Yesterday, at the College of the Ouachitas in Malvern, I visited with a creative writing class and then read from Underwater Panther outside in the Atrium. It couldn’t have been a more beautiful day, in terms of place or people. My old friend and colleague Jason Hancock and new friend and fellow artist Tricia Baar and the COTO library helped me feel at home, and the students were engaging and open. To read by climbing roses in April in Arkansas while a phoebe repeats its name–it doesn’t get any better than that.
What is your passion? I asked each student in the class. They seemed comfortable in their skin in a way that enabled them consider this question better than I could when I started in the same class back in the day. The box that the world and I took turns putting me in (be a good girl, be seen not heard, know your place) is something that I still see. But art breaks down walls, and I’m thankful.
With appreciation to COTO for celebrating the power of words to move us in a good way.
Yesterday my writing took me to Harding University. I met with an Intro to Poetry class in the morning, visited with students and faculty over pizza, and read in Cone Chapel in the late afternoon. This marks my third visit to Harding, and it was as beautiful as ever, maybe even more so, not only because I was teaching and reading in azaleas and dogwoods, but I was honored to be introduced by Terry Engel as a friend of its English Department.
Between events, I sat out on campus, read a little, and watched the world go by. A student who couldn’t come to my reading took the time to find and talk with me.
Oftentimes as I prepare for events like these, I think of what I want to say, but in this visit, I realized I was thinking more of what Harding has been saying to me. The students were fun, funny, curious, and kind. Nick Boone has always had a knack of encouraging me to take myself seriously as a writer at the exact moments I doubted my work. So yesterday was the first time I felt comfortable to read from each of my three books, Fear Nothing of the Future or the Past, with a title that speaks for itself; Underwater Panther, with its look at the past we’ve inherited; and Ore Horizon, with its question, when our environment is being damaged, both our natural world and how we deal with each other as people, what do we do?
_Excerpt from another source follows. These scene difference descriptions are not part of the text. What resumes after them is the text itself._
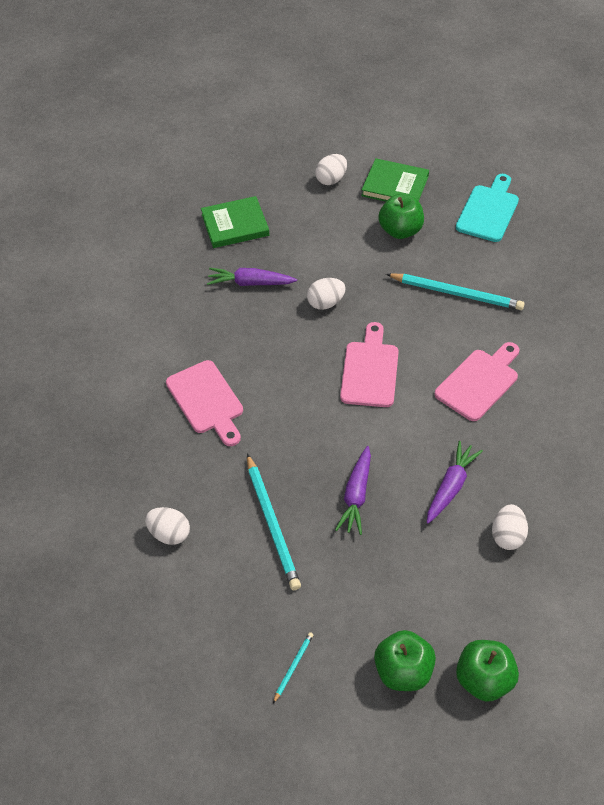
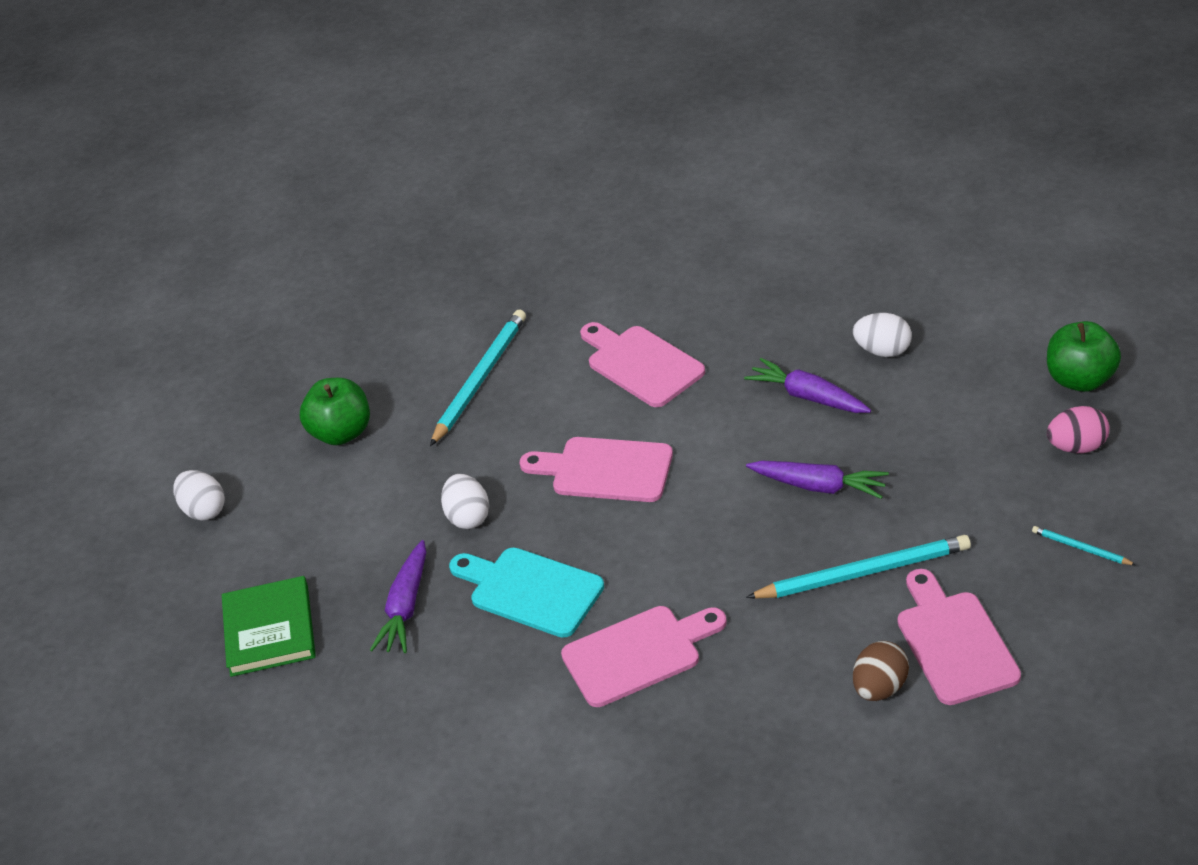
camera: 80 degrees left, 10 degrees down
(169, 534) = (880, 688): white egg -> brown egg
(206, 579) = (954, 642): none -> pink cutting board
(395, 186) = (244, 437): green book -> none
(403, 672) = (1077, 447): green apple -> pink egg
(488, 211) = (329, 341): turquoise cutting board -> turquoise cutting board (530, 590)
All this is colored with my deepening sense of mourning, as the first anniversary of my father’s passing draws near. But something my husband said to me weeks ago has stuck in my mind: some people approach the world from a foundation of fear. They cling to the past because they feel frightened. But some people approach the world from a place of hope. They feel scared, too, but they look to the past to help create new ways to move forward to something better. Poetry is part of such hope, as are the people and places who celebrate it.
With thanks to Harding for a good day.